I tightened my resolve, jutting my chin. “It doesn’t matter. He’s Lirien, I’m Viori. That’s never going to change.”
We were nearing the House of the Veil on the city’s eastern side when I saw it—a flash of a familiar light blue cloak in the distance, hurrying away. Mother.
I stilled.
Amahle followed my gaze. “Lucia?”
I nodded.
“Where’s she going?”
“I don’t know. But I think we should find out.” I put my hand out to stop Amahle from stepping forward. “At a distance.”
“You want to follow your mother and spy on her?” Amahle’s dark eyes glittered with confusion.
Do I? But something in the urgency of my mother’s movement worried me. She’d stayed with the tribe to heal the wounded—supposedly—so why was she leaving so early?
“Just for a little while. To see where she’s going. We can catch up with her if needed, but she’s acting strangely, don’t you think?”
“Why do I get the feeling this morning is going to be less fun than you promised?”
“Feel free to go back if you want.” I meant it, too. It wasn’t fair to drag her into whatever this was.
Amahle rolled her eyes and started walking. “You know I’d follow you to the worst part of Lirien if you asked.”
Amahle didn’t just say things like that lightly. Her loyalty wasn’t the blind kind—it was fierce, earned, and it made my throat thicken.
“Thank you,” I whispered. “I don’t know, I just get this feeling like I should let this play out.”
“Oh yeah?” Amahle’s eyes twinkled with amusement. “Well, Ciaran and I know better than to ignore those feelings of yours—and not just because you’re brilliant and got us out of more than one tough scrape with your little spells and quirky bits of knowledge you tuck away for the right moment. Like when you saved Ciaran from the harpies.”

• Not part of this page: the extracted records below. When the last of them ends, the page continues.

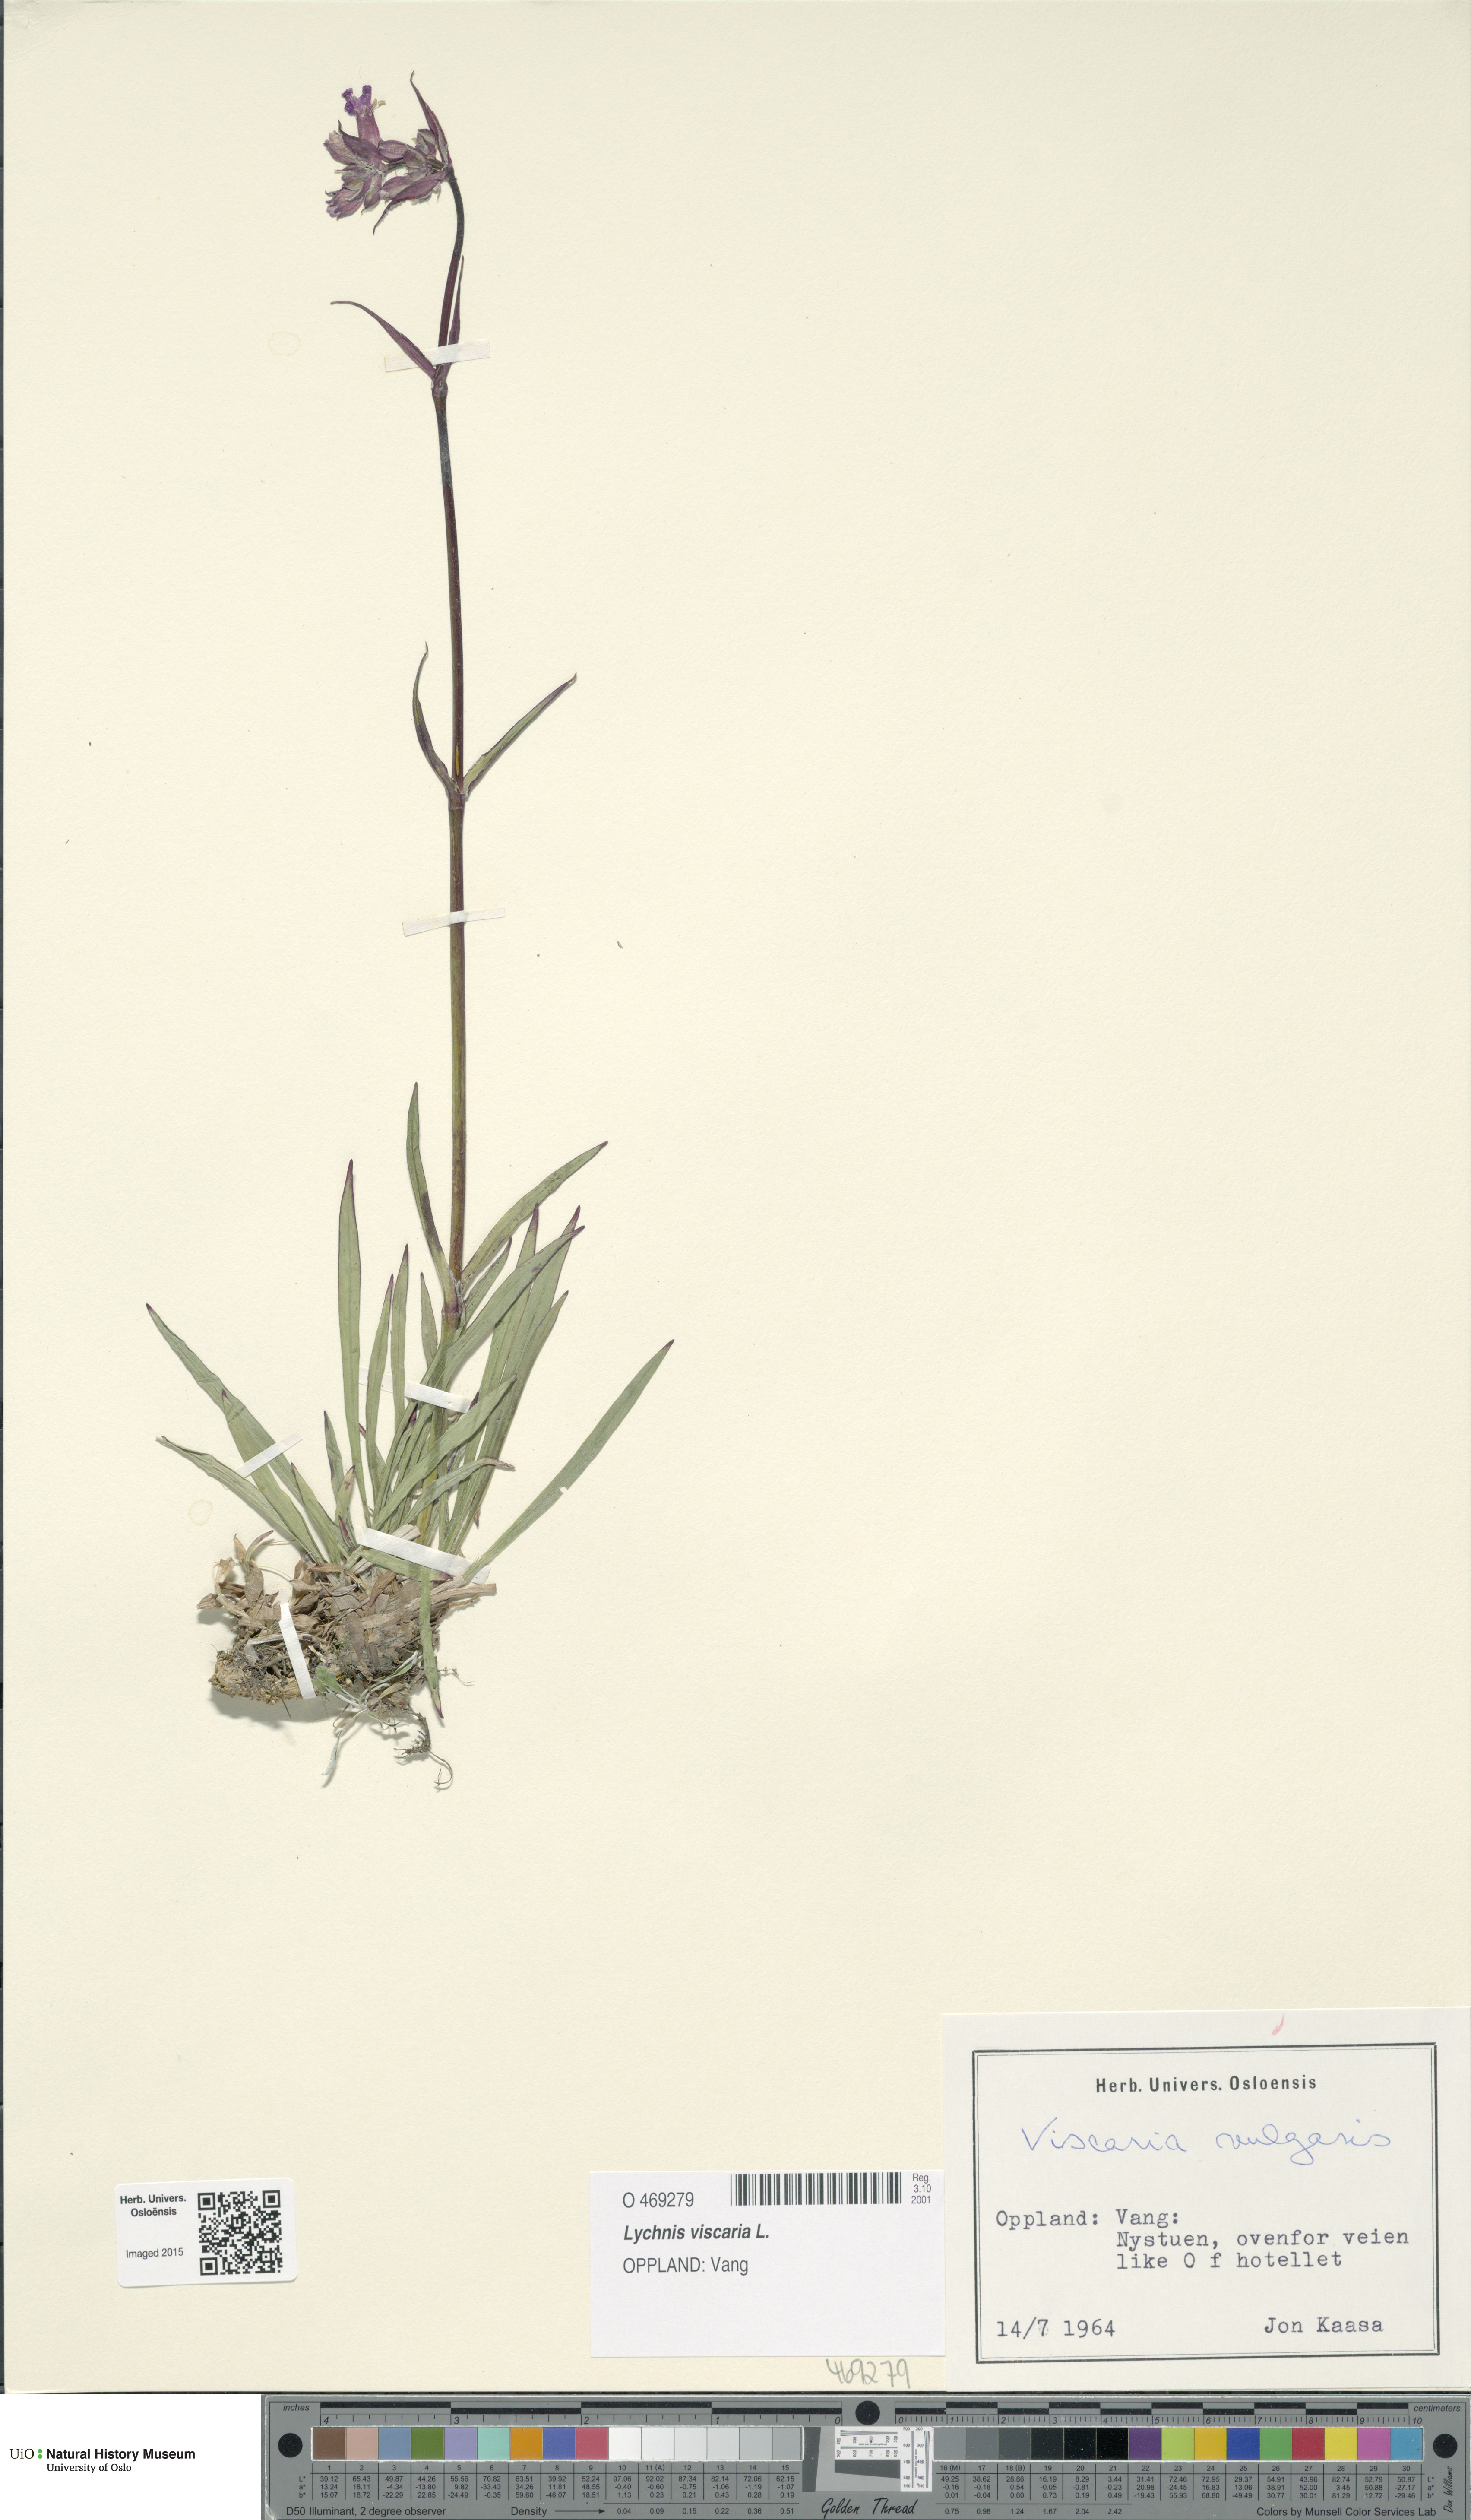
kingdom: Plantae
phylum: Tracheophyta
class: Magnoliopsida
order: Caryophyllales
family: Caryophyllaceae
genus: Viscaria
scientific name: Viscaria vulgaris
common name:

A laughing groan escaped me.
Ciaran. The harpies. Gods.
In one of the encampments where we’d stayed, Ciaran had become obsessed with hunting the harpies—magical creatures with the bodies of eagles and heads of women who were all-knowing. He’d actually found one. And the damned thing had snatched him up in its claws, trying to carry him off.
Amahle had landed an arrow in its wing, forcing it to release him—right into a freefall to his death. Until I cast a spell, weaving the tree branches into a net that caught him.
He’d been bruised and bloody and broken an arm, but he’d lived.
“I didn’t do it alone. We always were a good team,” I said, but the words were bittersweet. I’d always thought the three of us—me, Amahle, and Ciaran—were unshakable. We had faced harpies, storms, and worse, always pulling each other through.
But this wasn’t just about survival anymore. Rykr had changed everything, and no amount of clever spells or quick thinking could undo that. “Now Ciaran’s upset with me because of Rykr.”
We turned a corner, slowing as we searched the street for my mother.
There she was, far ahead, still moving at a brisk pace we could hardly keep up with. “Ciaran’s just angry because you brought a Lirien home,” Amahle said in a low voice.
“He’ll come around,” I said, but the words felt hollow. “Right?”
Amahle shrugged. “He’s always carried a torch for you, Ser. Maybe it’s not Rykr he hates. It’s the idea of anyone who isn’t him.” Amahle frowned suddenly, squinting as she tried to trail my mother. “Where is she going?”
“You see? I’m not imagining things, am I? She’s acting strange.”
“If I can be honest, Ser, your mother has a level of strange that’s also part of who she is. Not that I don’t love her, but the Ibarran priestess in her scares the hell out of me, too.”
I didn’t answer—I was too focused on keeping up. My mother wove into a labyrinth of dark alleys with the ease of someone who knew exactly where she was going. Curpiss. If we didn’t hurry up, we were going to lose her.